**Work required:** Print every line of the listing below, starting with the line that holds "vfov_deg: 74.5" and going on through the line that holds "f_number: 2.2", both included, and print nothing else.

**Provided entries:**

══════

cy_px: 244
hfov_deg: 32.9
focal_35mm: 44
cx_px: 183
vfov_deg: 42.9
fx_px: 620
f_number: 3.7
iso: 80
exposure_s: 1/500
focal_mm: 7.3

══════

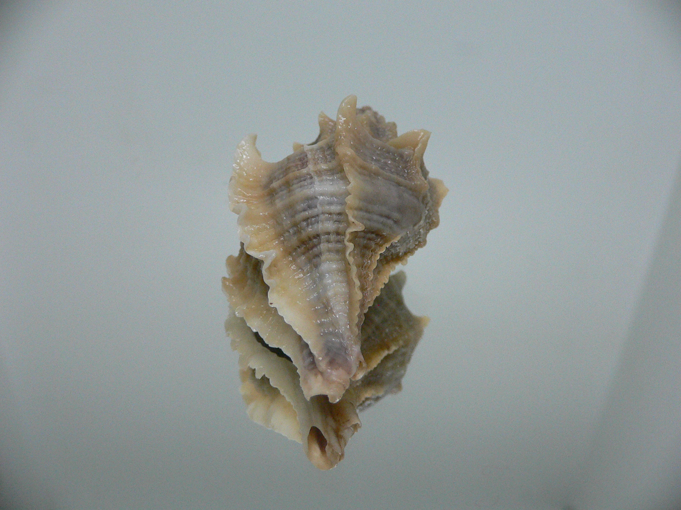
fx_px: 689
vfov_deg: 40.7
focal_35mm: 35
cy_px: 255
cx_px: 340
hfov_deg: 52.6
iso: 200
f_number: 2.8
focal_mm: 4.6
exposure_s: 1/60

══════

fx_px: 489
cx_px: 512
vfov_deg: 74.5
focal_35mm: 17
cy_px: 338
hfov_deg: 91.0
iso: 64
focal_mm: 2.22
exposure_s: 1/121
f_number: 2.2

══════

**Written response:**
vfov_deg: 74.5
focal_35mm: 17
cy_px: 338
hfov_deg: 91.0
iso: 64
focal_mm: 2.22
exposure_s: 1/121
f_number: 2.2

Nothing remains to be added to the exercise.